### [Exercise prompt]
Once the line holding "14: (149, 143)" is found in the listing below, write it out and each later line exactly, up to and including the one holding "50: (276, 5)".

### [Given information]
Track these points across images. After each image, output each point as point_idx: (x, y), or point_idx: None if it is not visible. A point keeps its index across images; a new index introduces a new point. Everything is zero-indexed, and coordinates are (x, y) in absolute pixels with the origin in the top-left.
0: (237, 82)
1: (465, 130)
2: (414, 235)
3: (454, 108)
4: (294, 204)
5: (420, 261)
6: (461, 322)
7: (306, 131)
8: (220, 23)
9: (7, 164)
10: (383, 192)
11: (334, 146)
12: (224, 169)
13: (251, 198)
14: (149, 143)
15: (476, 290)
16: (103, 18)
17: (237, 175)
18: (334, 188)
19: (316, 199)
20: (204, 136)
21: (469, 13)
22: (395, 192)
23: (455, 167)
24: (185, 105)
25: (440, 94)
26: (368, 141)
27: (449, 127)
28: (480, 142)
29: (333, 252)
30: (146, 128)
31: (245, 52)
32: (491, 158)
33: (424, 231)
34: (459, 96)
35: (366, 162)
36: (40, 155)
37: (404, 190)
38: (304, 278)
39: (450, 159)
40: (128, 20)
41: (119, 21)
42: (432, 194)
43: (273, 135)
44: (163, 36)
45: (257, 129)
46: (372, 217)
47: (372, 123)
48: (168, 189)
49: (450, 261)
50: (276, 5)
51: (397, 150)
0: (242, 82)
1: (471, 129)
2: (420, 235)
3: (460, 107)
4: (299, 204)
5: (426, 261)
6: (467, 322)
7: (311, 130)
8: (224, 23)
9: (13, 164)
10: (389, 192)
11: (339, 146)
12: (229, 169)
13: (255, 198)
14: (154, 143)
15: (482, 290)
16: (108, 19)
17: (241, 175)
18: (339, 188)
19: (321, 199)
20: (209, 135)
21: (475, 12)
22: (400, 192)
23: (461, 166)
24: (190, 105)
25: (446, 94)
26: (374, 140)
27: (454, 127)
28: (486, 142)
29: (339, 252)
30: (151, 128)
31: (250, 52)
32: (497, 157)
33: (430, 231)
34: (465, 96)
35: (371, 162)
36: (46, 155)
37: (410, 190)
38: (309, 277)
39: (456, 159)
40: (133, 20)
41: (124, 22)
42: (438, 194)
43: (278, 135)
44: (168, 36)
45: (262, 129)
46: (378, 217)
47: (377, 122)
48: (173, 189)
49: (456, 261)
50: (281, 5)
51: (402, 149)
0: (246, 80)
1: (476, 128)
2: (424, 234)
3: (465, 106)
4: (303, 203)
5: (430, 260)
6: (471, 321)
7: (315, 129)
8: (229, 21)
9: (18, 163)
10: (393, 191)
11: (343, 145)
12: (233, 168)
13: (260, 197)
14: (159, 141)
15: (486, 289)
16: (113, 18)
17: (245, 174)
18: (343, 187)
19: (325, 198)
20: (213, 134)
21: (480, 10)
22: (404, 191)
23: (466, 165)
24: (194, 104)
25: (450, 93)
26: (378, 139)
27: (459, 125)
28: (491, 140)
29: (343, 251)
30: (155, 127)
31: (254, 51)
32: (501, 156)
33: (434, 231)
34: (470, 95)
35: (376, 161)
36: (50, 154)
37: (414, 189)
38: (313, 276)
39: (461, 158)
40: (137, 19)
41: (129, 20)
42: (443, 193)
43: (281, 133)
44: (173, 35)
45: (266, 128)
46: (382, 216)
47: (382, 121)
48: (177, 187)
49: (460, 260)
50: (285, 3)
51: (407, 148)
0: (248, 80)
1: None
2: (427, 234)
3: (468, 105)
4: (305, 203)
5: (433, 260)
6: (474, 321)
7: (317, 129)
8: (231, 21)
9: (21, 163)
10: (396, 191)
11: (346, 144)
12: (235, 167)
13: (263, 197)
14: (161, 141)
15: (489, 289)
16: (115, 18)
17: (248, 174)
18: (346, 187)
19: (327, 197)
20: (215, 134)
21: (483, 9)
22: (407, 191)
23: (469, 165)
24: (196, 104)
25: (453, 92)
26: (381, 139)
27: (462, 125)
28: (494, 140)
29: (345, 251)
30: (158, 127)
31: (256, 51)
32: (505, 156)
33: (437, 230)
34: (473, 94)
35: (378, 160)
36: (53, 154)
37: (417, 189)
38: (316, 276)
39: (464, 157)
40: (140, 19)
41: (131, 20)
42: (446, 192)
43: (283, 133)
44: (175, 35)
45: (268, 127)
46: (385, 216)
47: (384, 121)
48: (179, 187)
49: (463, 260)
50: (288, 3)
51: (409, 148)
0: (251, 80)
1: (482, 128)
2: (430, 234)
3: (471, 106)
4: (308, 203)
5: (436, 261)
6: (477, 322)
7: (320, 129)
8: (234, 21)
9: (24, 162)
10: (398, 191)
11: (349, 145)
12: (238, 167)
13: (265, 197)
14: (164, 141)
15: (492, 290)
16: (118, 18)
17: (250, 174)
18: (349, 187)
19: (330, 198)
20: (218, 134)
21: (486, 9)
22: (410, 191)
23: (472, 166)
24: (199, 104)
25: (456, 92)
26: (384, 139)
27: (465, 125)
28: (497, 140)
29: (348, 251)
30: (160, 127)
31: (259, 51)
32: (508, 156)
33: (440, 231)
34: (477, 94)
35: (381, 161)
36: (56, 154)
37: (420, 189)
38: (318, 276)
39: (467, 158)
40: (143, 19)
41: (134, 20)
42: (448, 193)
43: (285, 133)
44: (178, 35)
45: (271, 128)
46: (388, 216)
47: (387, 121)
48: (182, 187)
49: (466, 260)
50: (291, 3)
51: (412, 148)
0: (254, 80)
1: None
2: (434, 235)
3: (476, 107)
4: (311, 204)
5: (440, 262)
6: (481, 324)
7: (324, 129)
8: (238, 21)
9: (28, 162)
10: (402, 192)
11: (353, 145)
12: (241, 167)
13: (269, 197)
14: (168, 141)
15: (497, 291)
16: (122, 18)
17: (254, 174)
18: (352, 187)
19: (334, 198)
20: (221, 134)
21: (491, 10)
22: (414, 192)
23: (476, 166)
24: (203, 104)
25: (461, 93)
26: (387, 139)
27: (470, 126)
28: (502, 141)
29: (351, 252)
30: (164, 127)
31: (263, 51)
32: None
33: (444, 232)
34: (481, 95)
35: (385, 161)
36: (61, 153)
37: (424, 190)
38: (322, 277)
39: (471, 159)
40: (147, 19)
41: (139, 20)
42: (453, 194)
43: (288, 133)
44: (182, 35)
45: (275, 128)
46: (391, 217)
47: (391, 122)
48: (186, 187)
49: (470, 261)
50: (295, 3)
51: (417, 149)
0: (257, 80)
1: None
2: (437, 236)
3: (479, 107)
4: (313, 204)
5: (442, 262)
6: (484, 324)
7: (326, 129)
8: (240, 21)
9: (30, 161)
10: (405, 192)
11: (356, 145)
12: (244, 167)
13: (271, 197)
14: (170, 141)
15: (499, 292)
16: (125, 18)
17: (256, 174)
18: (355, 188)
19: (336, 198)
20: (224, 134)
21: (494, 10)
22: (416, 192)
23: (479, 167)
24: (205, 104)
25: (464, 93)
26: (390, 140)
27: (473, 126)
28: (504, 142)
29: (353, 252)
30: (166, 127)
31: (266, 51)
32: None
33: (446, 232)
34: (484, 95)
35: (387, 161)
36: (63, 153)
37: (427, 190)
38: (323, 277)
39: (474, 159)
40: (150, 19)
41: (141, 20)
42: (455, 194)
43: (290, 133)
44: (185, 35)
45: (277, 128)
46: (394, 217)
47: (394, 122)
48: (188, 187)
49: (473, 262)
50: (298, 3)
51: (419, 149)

### [Task result]
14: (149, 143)
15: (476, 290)
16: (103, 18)
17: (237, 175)
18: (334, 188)
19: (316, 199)
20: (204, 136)
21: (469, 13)
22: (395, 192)
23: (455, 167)
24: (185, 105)
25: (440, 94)
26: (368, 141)
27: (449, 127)
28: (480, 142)
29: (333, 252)
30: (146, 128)
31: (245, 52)
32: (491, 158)
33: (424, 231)
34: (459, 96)
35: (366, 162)
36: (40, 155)
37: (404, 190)
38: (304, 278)
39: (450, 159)
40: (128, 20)
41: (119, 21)
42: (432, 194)
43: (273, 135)
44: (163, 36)
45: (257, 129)
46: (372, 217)
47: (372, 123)
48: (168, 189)
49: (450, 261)
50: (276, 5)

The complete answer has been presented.